Book: The Heresy of Formlessness

I came across this beautifully written book The Heresy of Formlessness by Martin Mosebach, about the Traditional Latin Mass. This is the Mass that was celebrated in every country from 1570 to 1962, and is making a bit of a comeback since Pope Benedict XVI's 2007 document Summorum Pontificum, authorizing a wider use of the old Mass.
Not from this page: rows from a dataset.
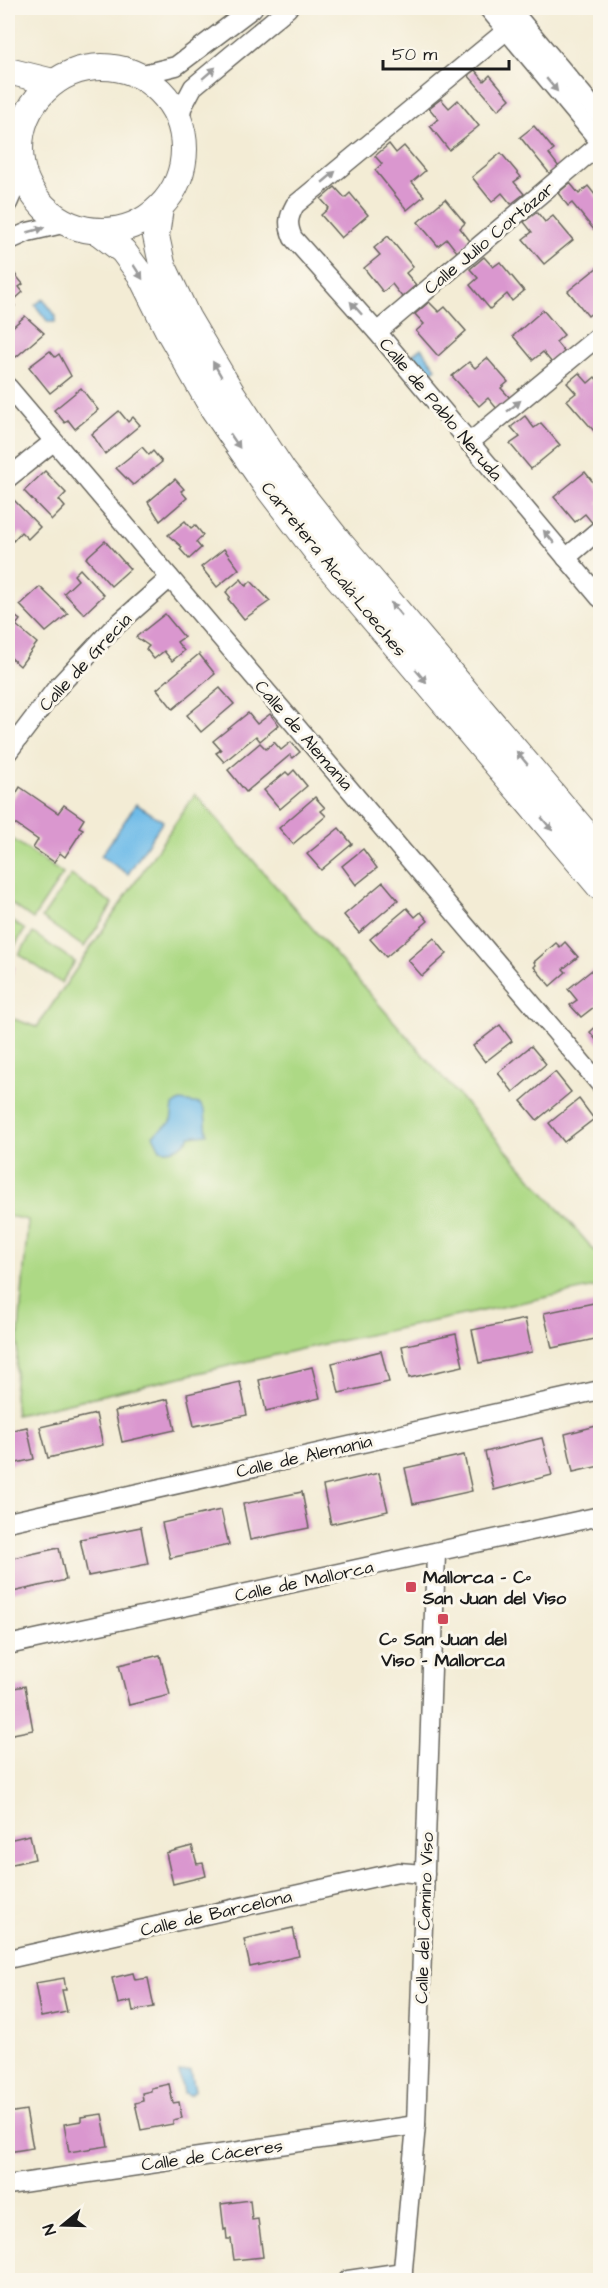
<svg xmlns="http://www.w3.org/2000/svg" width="608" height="2288" font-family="'Architects Daughter',sans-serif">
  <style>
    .green { fill: #add985; stroke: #647a50; stroke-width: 1.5 }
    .water { fill: #6ebbe8; stroke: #456c82; stroke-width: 1.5 }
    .building { fill: #da97cf }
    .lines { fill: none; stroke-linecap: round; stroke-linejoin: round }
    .street-casing { stroke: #67655d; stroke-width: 21 }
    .secondary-casing { stroke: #67655d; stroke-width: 28 }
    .street { stroke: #fff; stroke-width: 18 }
    .secondary { stroke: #fff; stroke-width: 26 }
    .oneway { fill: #999 }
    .poi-dot { fill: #d1495b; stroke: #fbf7ec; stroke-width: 2 }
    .labels { text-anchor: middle; stroke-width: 6; stroke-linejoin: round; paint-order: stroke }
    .street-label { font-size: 18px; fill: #1c1c1c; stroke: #fbf7ec }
    .poi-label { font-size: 18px; font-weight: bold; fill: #1c1c1c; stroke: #fbf7ec; text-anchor: start }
  </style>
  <rect width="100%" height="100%" fill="#fbf7ec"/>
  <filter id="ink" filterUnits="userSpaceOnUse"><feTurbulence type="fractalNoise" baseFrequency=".0167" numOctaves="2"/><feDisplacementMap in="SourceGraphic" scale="12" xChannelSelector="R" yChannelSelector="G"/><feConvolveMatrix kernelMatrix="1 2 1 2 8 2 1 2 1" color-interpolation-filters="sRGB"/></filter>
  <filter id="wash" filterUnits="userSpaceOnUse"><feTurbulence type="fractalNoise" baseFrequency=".008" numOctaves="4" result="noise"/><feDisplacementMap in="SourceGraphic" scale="24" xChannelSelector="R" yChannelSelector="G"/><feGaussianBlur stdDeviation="1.35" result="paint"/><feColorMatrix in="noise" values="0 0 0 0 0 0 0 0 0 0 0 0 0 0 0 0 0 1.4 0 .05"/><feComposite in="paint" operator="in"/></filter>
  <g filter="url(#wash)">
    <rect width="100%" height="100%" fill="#f3ecd5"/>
    <g class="green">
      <polygon points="195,794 600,1257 600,1286 306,1348 16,1415 14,1395 28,1220 8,1216 8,1017 37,1027"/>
      <polygon points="8,836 63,874 33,919 8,901"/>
      <polygon points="71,875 113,904 84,947 42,918"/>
      <polygon points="8,918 25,930 11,951 8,949"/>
      <polygon points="33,933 75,962 61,983 19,954"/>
    </g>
    <g class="water">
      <polygon points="43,299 56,316 55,322 48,322 35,305"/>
      <polygon points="421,348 436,368 427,375 412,355"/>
      <polygon points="136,804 163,821 128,874 101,856"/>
      <path d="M180 1101 200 1104 205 1111 207 1134 190 1136C183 1147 173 1152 160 1149L153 1135 171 1122 173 1106Z"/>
      <polygon points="191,2070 195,2091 190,2095 183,2093 179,2072"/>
    </g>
    <g id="blocks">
      <g class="building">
        <polygon points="475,70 484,81 490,75 510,99 498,110 468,75"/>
        <polygon points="441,99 449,108 458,100 479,126 449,150 430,126 438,119 429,108"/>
        <polygon points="534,126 554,150 549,154 559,167 550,174 520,137"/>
        <polygon points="389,144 396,153 404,146 425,171 412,182 424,196 407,210 375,170 382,164 375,156"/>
        <polygon points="501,153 521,177 514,182 524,194 511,204 502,193 492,202 472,177"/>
        <polygon points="570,183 579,194 588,186 600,201 600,227 595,231 572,203 568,206 558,193"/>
        <polygon points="335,187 345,198 350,193 368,215 341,238 321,215 329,208 321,199"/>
        <polygon points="445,199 465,223 460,228 470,241 457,252 447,239 438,246 418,222"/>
        <polygon points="537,212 545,222 553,216 573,240 544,264 523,239 532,232 524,222"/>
        <polygon points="388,236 413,267 406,273 416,285 402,297 392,284 383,292 364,268 380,255 374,248"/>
        <polygon points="484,257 493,267 500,262 524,291 512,301 507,294 490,309 470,285 478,278 470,269"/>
        <polygon points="598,267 600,271 600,311 598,308 588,316 568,291"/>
        <polygon points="10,268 23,284 19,287 23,292 12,302 15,306 8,312 8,271"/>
        <polygon points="429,302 439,312 445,307 466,331 438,356 416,331 424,324 415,314"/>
        <polygon points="543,310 564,335 556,342 565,353 552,363 543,352 533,360 513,336"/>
        <polygon points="25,316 44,333 16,357 8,350 8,331"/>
        <polygon points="50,351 55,357 59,354 71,376 50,393 29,367"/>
        <polygon points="487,358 508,382 501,388 511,399 498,410 488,398 479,406 452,376 469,362 475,368"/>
        <polygon points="579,373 588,383 595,377 600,383 600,425 594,431 567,400 576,393 567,383"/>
        <polygon points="81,388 98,410 75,429 68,420 65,423 54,410"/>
        <polygon points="119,411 128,422 133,417 140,425 105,454 92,434"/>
        <polygon points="525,416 534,428 541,423 560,445 531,469 510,444 520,437 511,427"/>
        <polygon points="142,447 149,455 153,451 162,462 133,485 116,468"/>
        <polygon points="45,471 66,493 59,500 65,507 52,520 24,491"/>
        <polygon points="585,472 600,491 600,500 598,502 600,506 600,519 594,525 585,514 575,522 554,497"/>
        <polygon points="175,479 184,489 181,491 187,498 160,521 148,502"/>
        <polygon points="13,499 40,527 28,539 21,532 13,541 8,535 8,504"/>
        <polygon points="185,521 191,528 195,525 203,535 196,542 201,548 189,559 180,549 182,547 168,535"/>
        <polygon points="105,541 130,569 111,586 86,558"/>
        <polygon points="224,549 239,569 217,587 201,567"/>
        <polygon points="80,569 104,595 84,614 64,593 78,580 74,575"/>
        <polygon points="241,579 246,586 251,581 270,601 244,619 228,599 230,597 226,592"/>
        <polygon points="40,587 68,614 46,632 20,605"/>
        <polygon points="12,614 20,620 16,625 37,643 20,666 8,655 8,620"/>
        <polygon points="165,614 184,637 177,642 184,651 172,661 164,651 154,659 146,649 149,646 136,637"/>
        <polygon points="199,654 215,674 173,709 157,689"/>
        <polygon points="220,688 234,704 201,732 187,715"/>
        <polygon points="248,713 257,724 270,714 279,725 260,741 256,736 224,762 216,753 221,750 213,741"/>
        <polygon points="274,742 281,750 291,742 300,752 293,758 290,755 246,792 228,770 260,743 266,749"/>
        <polygon points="294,770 307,786 280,809 264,790 286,772 289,775"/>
        <polygon points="20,787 58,813 64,805 84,819 79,827 83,829 65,857 60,853 54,862 33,848 38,840 8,819 8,807"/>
        <polygon points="315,797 325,808 321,811 326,816 293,844 279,828"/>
        <polygon points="339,828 352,844 321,870 307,854"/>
        <polygon points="363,849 377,868 356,885 342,866"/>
        <polygon points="383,882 398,900 359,933 344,915"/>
        <polygon points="407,908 415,917 421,912 428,921 386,957 370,939"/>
        <polygon points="434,938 447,954 422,976 408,960"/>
        <polygon points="565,942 578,957 563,969 566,972 550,986 534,967 536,965 534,962 556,943 560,947"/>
        <polygon points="8,964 15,967 8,986"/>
        <polygon points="592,970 600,980 600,995 596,999 599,1003 581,1017 570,1005 577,1000 568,989"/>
        <polygon points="600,1023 600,1045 590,1032"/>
        <polygon points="500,1025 512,1041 485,1062 473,1046"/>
        <polygon points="531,1046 546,1064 513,1092 498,1073"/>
        <polygon points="555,1072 571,1092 537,1120 521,1101"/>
        <polygon points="579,1099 594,1119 564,1142 549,1123"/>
        <polygon points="599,1302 600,1338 552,1348 544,1313"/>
        <polygon points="525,1319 532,1352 479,1363 472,1330"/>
        <polygon points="456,1334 463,1366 409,1378 402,1346"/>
        <polygon points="381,1351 389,1382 339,1393 332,1363"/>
        <polygon points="312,1367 320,1398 266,1411 259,1380"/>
        <polygon points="240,1382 247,1415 194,1426 187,1394"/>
        <polygon points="168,1399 175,1430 122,1442 115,1411"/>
        <polygon points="96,1414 103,1445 48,1458 40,1427"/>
        <polygon points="600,1425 600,1466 573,1472 565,1434"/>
        <polygon points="27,1427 34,1459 8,1465 8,1431"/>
        <polygon points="542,1438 552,1475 494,1490 485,1452"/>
        <polygon points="464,1455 472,1491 413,1504 405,1468"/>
        <polygon points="379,1473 388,1511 331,1524 323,1486"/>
        <polygon points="302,1492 309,1528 250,1540 243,1504"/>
        <polygon points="221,1510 229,1545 170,1558 162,1523"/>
        <polygon points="141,1527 148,1564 88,1576 80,1539"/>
        <polygon points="59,1548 66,1580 8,1593 8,1559"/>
        <polygon points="160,1655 170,1695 129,1705 119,1665"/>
        <polygon points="25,1686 33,1730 8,1735 8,1689"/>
        <polygon points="30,1835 35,1859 8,1865 8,1840"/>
        <polygon points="192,1846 197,1864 203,1863 206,1876 173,1884 166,1853"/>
        <polygon points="293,1928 299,1956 250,1967 244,1939"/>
        <polygon points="133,1973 135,1980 148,1978 154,2007 133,2011 131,2001 118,2004 112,1978"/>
        <polygon points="64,1978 66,1990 62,1990 67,2012 41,2017 35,1983"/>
        <polygon points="169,2084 173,2103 179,2102 182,2118 173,2120 173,2124 141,2130 135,2103 143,2101 142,2093 151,2091 151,2088"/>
        <polygon points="26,2110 33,2148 8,2152 8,2113"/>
        <polygon points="102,2114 108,2146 69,2152 64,2124 81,2121 81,2117"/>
        <polygon points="250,2200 252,2220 258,2219 263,2257 234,2260 231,2239 227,2239 226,2229 224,2230 221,2204"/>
      </g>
    </g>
  </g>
  <g filter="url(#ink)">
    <use href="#blocks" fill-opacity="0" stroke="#67655d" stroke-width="1.5"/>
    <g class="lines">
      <defs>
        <g id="street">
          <polyline points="488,8 600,142"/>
          <polyline points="510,8 600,115"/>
          <path d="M507 30 295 205C288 218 287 224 293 238L377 332 600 598"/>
          <polyline points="139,75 176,66 253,8"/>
          <polyline points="180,122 182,108 193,87 288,8"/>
          <polyline points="8,203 23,169"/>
          <polyline points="8,241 28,232 67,223"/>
          <polyline points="377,332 600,144"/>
          <polyline points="8,387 600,1084"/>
          <polyline points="469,443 600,335"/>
          <polyline points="8,478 53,442"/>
          <polyline points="566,558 600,529"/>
          <polyline points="8,752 55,690 111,630 170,578"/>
          <polyline points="8,1522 600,1390"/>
          <polyline points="8,1645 600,1516"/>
          <polyline points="8,1959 398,1872 425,1874"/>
          <polyline points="8,2185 416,2125"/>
          <polyline points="348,2280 403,2272"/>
          <polyline points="402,2280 416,2125 436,1554"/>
        </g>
        <g id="secondary">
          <circle cx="102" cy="149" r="82"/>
          <polyline points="8,71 53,82"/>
          <polyline points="160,208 156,236 162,264 187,317 233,395 283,471 340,543 600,850"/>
          <polyline points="97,231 123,251 140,274 167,328 212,407 265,484 320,556 600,887"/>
        </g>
      </defs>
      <use href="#street" class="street-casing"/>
      <use href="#secondary" class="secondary-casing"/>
      <use href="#street" class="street"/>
      <use href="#secondary" class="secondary"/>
    </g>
    <defs><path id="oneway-solid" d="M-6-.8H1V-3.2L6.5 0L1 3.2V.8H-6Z" transform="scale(1.5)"/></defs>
    <g class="oneway">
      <use href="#oneway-solid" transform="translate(209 73) rotate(-41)"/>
      <use href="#oneway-solid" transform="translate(552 85) rotate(50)"/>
      <use href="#oneway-solid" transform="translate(329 177) rotate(-40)"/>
      <use href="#oneway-solid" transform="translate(36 230) rotate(-16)"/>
      <use href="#oneway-solid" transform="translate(138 272) rotate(57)"/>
      <use href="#oneway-solid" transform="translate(356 308) rotate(-132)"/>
      <use href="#oneway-solid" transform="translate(217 369) rotate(-120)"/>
      <use href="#oneway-solid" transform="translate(514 406) rotate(-39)"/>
      <use href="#oneway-solid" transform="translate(235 441) rotate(56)"/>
      <use href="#oneway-solid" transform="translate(549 537) rotate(-130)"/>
      <use href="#oneway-solid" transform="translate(396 609) rotate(-130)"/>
      <use href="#oneway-solid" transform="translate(421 676) rotate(50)"/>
      <use href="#oneway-solid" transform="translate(522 758) rotate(-130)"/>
      <use href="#oneway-solid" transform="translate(547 824) rotate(50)"/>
    </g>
  </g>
  <g class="poi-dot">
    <rect x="405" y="1581" width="12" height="12" rx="3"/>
    <rect x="437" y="1613" width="12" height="12" rx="3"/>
  </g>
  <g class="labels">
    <g class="street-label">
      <text transform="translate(489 238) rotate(-40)" y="6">Calle Julio Cortázar</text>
      <text transform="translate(441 409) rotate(50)" y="6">Calle de Pablo Neruda</text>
      <text transform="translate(334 569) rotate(51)" y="6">Carretera Alcalá-Loeches</text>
      <text transform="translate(85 662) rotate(-47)" y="6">Calle de Grecia</text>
      <text transform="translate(304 735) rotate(49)" y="6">Calle de Alemania</text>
      <text transform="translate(304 1456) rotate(-13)" y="6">Calle de Alemania</text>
      <text transform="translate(304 1581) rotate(-12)" y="6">Calle de Mallorca</text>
      <text transform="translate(216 1913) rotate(-13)" y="6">Calle de Barcelona</text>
      <text transform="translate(424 1918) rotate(-88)" y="6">Calle del Camino Viso</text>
      <text transform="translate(212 2155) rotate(-8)" y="6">Calle de Cáceres</text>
    </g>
    <g class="poi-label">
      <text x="423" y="1583">Mallorca - Cº<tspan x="423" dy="21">San Juan del Viso</tspan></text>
      <text x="443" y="1645" text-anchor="middle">Cº San Juan del<tspan x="443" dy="21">Viso - Mallorca</tspan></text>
    </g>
  </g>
  <rect width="608" height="2288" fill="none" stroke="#fbf7ec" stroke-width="30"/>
  <g transform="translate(63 2225) rotate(251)" stroke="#fbf7ec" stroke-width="4.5" paint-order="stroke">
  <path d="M0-4.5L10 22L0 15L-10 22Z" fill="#1c1c1c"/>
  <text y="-9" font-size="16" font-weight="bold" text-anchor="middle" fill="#1c1c1c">N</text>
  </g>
  <path d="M383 60v9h126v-9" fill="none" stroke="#1c1c1c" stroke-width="3"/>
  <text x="392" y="60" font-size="18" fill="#1c1c1c" stroke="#fbf7ec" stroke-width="4.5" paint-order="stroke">50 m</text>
</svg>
I've only read a Kindle sample of the first chapter of Mosebach's book, and it seems to capture the beauty and solemnity of the old Mass (which I'm fortunate to be able to attend in Victoria). Mosebach writes:
Gregorian chant is not art music. It exists to be sung in every village church and every suburban church, in spite of the fact that some of it is difficult and requires practice—and people did practice it, hearing it every Sunday all their lives. Only later did I realize, however, that the liturgy and its music must not be regarded as an occasionally edifying or impressive concert or as a help toward meditation; no, it is something that must be practiced one's whole life long. The obligation to go to church every Sunday should be seen in connection with the liturgy: the liturgy must permeate our lives at a level deeper than deliberation and thought; it must be something that, for us, is “taken for granted”; otherwise it cannot have its full effect on us.
Good stuff.

One more excerpt:
Now it was quiet. Everyone was kneeling, and Professor Gessner was whispering, turning pages in the Missal, and Hermann in his soutane was kneeling beside him, the bell in one hand while, with the other, he held the chasuble up a little. Professor Gessner bent forward and whispered a little more distinctly, then genuflected; the little bell was rung, and he lifted a little, white, round wafer high in the air while the bell rang three times, and Ludwig forgot that Hermann had taken the wafer from the wooden box and put it on the little golden plate on top of the chalice. This white disc in a cloud of incense—he did not see it as something material at all, or rather, he saw it, for one moment, as something very fine and delicate, like solidified light. Then the hands came down and Professor Gessner started reading in a whisper again.
That's a beautiful description of the moment of consecration at a Traditional Latin Mass.